┌─ EXTRACTED DATA
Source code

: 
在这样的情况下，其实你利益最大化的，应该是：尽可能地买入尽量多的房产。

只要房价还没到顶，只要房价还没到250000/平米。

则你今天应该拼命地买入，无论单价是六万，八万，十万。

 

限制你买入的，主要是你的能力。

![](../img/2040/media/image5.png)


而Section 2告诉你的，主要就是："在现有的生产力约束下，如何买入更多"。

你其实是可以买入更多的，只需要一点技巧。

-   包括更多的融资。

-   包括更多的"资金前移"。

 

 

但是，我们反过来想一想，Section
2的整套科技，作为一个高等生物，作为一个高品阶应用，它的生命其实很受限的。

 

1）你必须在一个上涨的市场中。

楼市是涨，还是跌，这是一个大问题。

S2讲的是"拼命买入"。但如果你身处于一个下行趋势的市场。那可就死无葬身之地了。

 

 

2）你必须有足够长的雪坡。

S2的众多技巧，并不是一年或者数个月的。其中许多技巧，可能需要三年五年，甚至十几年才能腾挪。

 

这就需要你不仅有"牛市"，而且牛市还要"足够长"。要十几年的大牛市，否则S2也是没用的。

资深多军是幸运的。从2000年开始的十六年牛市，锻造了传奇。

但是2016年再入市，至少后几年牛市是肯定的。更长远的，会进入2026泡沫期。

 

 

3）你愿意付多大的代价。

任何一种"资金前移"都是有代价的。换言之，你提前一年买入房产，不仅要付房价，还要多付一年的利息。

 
└─
TASK BRIEF
Bring together every line in the entries that holds the string "资金前移".

WRITTEN SOLUTION
-   包括更多的"资金前移"。
任何一种"资金前移"都是有代价的。换言之，你提前一年买入房产，不仅要付房价，还要多付一年的利息。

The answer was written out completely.